Wildcard Pattern Examples

 

Here are a few examples of wildcard filename masks:

 

mypicture.bmp - This mask has no wildcard characters, and is therefore a literal match. Only files named "mypicture.bmp" will be included in the duplicate comparison process.
*.bmp - This mask uses the asterisk ('*') character to include any files with a ".bmp" extension in their names.
*.bmp;*gif;*jpg - This is a compound mask, with separate entries separated by semicolons. This mask will match any ".bmp", ".gif", or ".jpg" files it encounters.
~family*;*.bmp - The first element of this compound mask is preceded by a tilde ('~'), which means that it will excluded any files that start with "family". It will then include any files with a ".bmp" extension in their names.

 

The filename masks section of the Search Filtering docking pane also includes a Presets button, which you can click for easy access to a range of built-in masks. These can help you to get started quickly. Presets can also be customized to suit your needs.

 

Important Note: When using wildcards in filename masks, keep in mind that a mask of '*.*' is subtly different than just '*'. The former requires that a dot (.) be included in the filename, while the latter does not. In other words, the *.* pattern will not match filenames that don't have an extension - if you wish to match these, use just a single asterisk (*) instead.

 

Regular Expressions

 

As noted above, filename masks can also be defined using powerful regular expression syntax. Regular expressions are formulas that can be used to match strings of text that follow some pattern. They allow their users to succinctly express a set of character matching rules that would otherwise require a large number of switches and logical operations.

 

This help file will not provide an in-depth tutorial on the formation of regular expressions, simply because a large number of such tutorials are freely available on the web  (visit your favorite search engine and enter "regular expressions" into the search box to find them).

 

Please keep in mind, however, that there are subtle differences between the regular expression syntax engines that various applications employ. The charts below provide an overview of the regular expression metacharacters and abbreviations supported by Duplicate File Detective.

 

Metacharacter

Meaning

.

Matches any single character.

[ ]

Indicates a character class. Matches any character inside the brackets (for example, [abc] matches "a", "b", and "c").

^

If this metacharacter occurs at the start of a character class, it negates the character class. A negated character class matches any character except those inside the brackets (for example, [^abc] matches all characters except "a", "b", and "c").
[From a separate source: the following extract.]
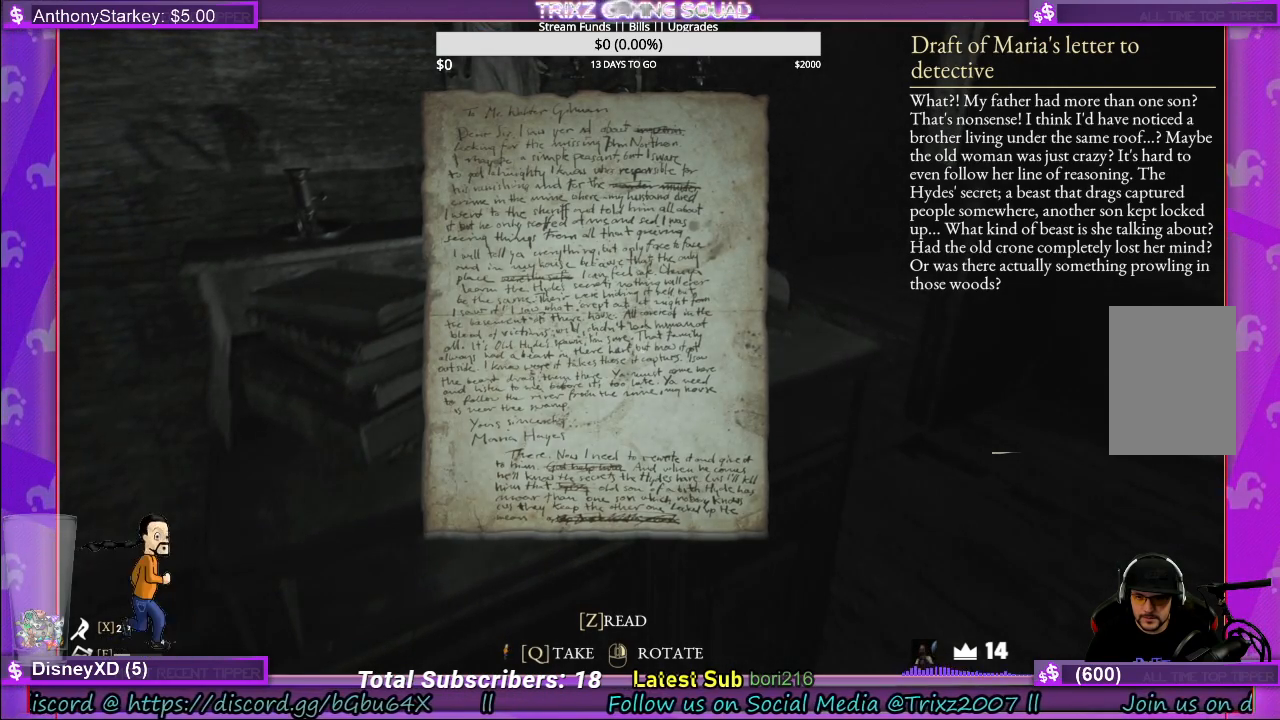
{"keys": [], "mouse": [], "events": [[67, "mouse_left", "up"]]}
If ^ is at the beginning of the regular expression, it matches the beginning of the input (for example, ^[abc] will only match input that begins with "a", "b", or "c").

-

In a character class, indicates a range of characters (for example, [0-9] matches any of the digits "0" through "9").        

?

Indicates that the preceding expression is optional: it matches once or not at all (for example, [0-9][0-9]? matches "2" and "12").

+

Indicates that the preceding expression matches one or more times (for example, [0-9]+ matches "1", "13", "666", and so on).

*

Indicates that the preceding expression matches zero or more times.

??, +?, *?

Non-greedy versions of ?, +, and *. These match as little as possible, unlike the greedy versions which match as much as possible. Example: given the input "<abc><def>", <.*?> matches "<abc>" while <.*> matches "<abc><def>".

( )

Grouping operator. Example: (\d+,)*\d+ matches a list of numbers separated by commas (such as "1" or "1,23,456").

\

Escape character: interpret the next character literally (for example, [0-9]+ matches one or more digits, but [0-9]\+ matches a digit followed by a plus character). Also used for abbreviations (such as \a for any alphanumeric character; see table below). If \ is followed by a number n, it matches the nth match group (starting from 0). Example: <{.*?}>.*?</\0> matches "<head>Contents</head>".

$

At the end of a regular expression, this character matches the end of the input. Example: [0-9]$ matches a digit at the end of the input.

|

Alternation operator: separates two expressions, exactly one of which matches (for example, T|the matches "The" or "the").

!

Negation operator: the expression following ! does not match the input. Example: a!b matches "a" not followed by "b".

 

Abbreviations

 

\a        Any alphanumeric character: ([a-zA-Z0-9])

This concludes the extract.